The word "natural": say how many lines of the data below contain it, and give the number alone.

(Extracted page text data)
=======

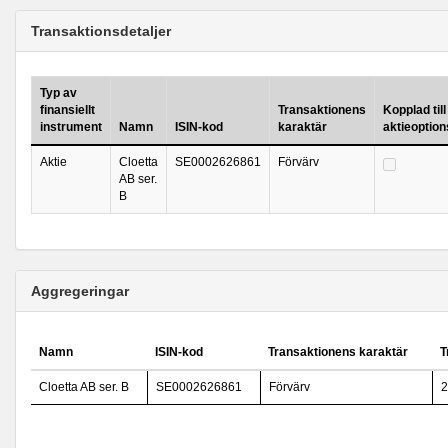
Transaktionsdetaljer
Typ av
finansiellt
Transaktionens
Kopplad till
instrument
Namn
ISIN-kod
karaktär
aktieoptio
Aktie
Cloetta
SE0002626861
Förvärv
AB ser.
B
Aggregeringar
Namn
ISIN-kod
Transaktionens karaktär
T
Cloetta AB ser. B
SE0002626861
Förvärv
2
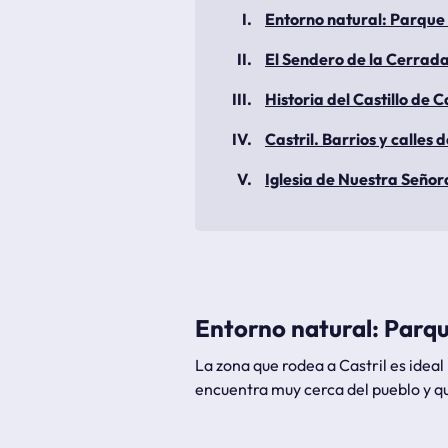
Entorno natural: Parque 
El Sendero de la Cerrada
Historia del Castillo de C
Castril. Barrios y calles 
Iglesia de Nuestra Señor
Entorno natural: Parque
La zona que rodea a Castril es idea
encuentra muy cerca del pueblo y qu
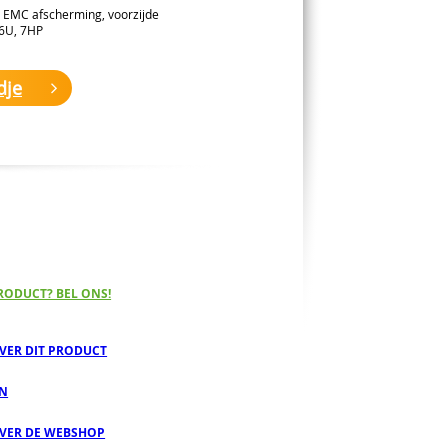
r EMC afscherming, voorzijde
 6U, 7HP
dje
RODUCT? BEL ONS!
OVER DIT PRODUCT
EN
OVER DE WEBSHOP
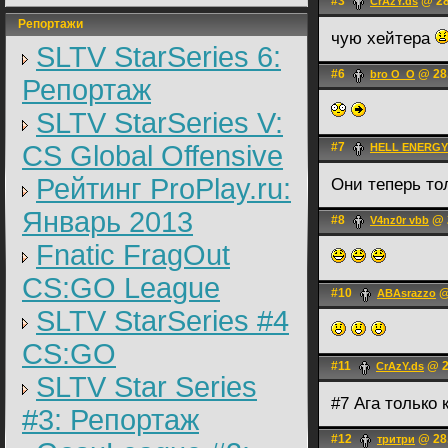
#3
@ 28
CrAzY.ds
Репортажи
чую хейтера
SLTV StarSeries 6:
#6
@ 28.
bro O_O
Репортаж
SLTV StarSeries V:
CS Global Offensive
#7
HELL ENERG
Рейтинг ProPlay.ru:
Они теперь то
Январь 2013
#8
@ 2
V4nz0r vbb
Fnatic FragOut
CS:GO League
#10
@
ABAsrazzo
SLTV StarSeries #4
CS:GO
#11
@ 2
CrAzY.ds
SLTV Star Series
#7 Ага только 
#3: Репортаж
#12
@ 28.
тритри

=======

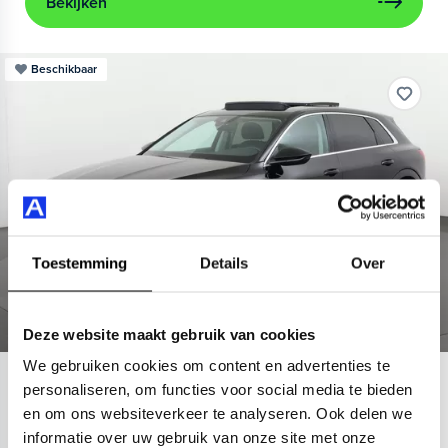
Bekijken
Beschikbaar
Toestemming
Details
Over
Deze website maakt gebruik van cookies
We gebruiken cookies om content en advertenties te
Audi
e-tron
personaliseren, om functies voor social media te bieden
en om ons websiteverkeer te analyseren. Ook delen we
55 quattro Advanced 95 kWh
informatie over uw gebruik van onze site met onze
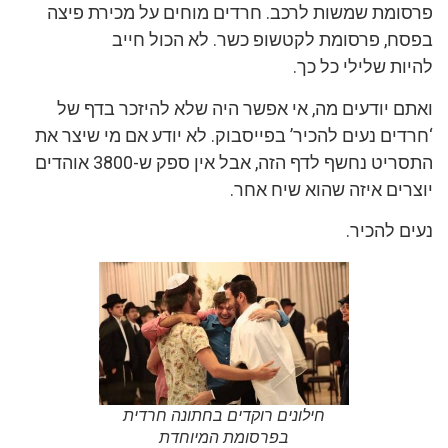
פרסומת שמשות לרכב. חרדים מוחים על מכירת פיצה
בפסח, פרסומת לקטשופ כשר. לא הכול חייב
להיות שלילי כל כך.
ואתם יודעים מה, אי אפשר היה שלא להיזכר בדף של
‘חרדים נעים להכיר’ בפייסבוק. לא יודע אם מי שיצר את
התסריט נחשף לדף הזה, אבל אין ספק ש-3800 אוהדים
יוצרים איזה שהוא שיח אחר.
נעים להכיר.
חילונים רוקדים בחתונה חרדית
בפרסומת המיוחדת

=======

▶ **EXERCISE ANSWER**
2